▶ Extrait du texte
Fos : le plus important dépôt pétrolier de Paca bloqué depuis ce matin

Publié le par la Rédaction

 

Ce blocage est la première «action coup de poing» d'une longue série selon les syndicats.

 

 

Les terminaux pétroliers de Fos-Lavera, dans les Bouches-du-Rhône, étaient à l'arrêt jeudi pour la onzième journée consécutive mais les syndicats ont échoué à entraîner massivement les salariés des raffineries voisines dans le mouvement.

 

Le mouvement d'opposition à la réforme portuaire se double de revendications dans le cadre de la réforme des retraites et menace, à plus ou moins court terme, le sud-est de la France d'une pénurie de carburant, qui a déjà touché la Corse.

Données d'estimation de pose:
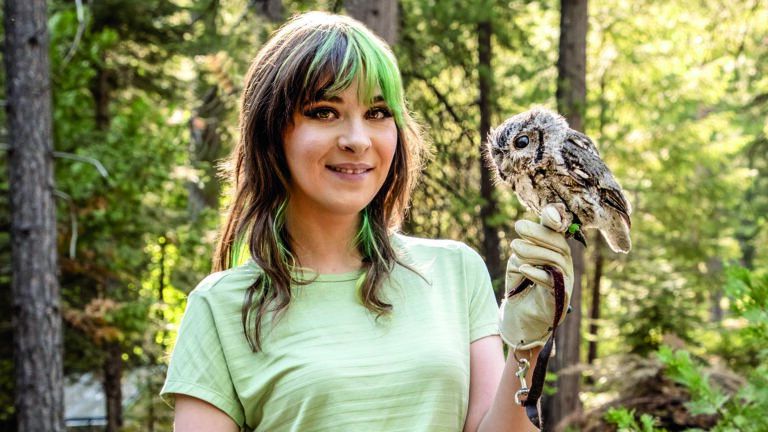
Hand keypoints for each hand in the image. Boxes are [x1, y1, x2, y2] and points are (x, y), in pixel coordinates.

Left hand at [499, 205, 573, 350]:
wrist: (520, 313)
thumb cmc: (520, 282)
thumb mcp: (519, 258)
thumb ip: (524, 244)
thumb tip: (524, 231)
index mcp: (555, 249)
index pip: (558, 231)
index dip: (555, 220)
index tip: (545, 213)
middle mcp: (564, 262)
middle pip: (558, 243)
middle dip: (537, 233)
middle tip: (517, 227)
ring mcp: (565, 279)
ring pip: (555, 259)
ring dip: (533, 252)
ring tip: (514, 248)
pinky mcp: (560, 296)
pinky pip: (552, 281)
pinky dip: (537, 273)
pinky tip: (523, 269)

▶ Liste des activités
1: D'après l'article sur le blocage de Fos, quelle région a déjà connu une pénurie de carburant ?
2: Reprenez, s'il vous plaît, l'article sur le blocage du dépôt pétrolier de Fos là où il s'arrête.
Les données n'interviennent pas dans ce travail.

▶ Réponses aux activités
1: La Corse.

2:
Pour protester contre le projet de loi sur les retraites en débat au Sénat, les employés de la raffinerie Ineos ont cessé le travail à 03h00 GMT et un nouveau vote est prévu en début d'après-midi, a-t-on appris auprès de la CGT.

 

Cependant, les raffineries Total, d'Exxon et de LyondellBasell ne sont pas touchées par la grève pour l'instant, a-t-on précisé de même source.

 

Une assemblée générale est prévue vendredi matin à la raffinerie LyondellBasell.

 

Dans la matinée, plusieurs dizaines de manifestants, venus des terminaux pétroliers et de plusieurs raffineries, ont bloqué l'accès au dépôt pétrolier de Fos-sur-Mer (DPF), le plus important de toute la région Provence-Alpes-Côte-d'Azur.

 

Le blocage, première «action coup de poing» d'une longue série selon les syndicats, a été levé vers 09h00 GMT.

 

«Il y aura des débats sur les actions à mener avec les salariés», a déclaré Jean-Marie Michelucci, délégué syndical CGT d'Arkema et responsable de l'union régionale de la fédération Chimie.

 

Les syndicats ont d'ores et déjà annoncé qu'ils bloqueraient les expéditions partant des dépôts pétroliers mardi prochain, date de la nouvelle journée de mobilisation contre la réforme des retraites.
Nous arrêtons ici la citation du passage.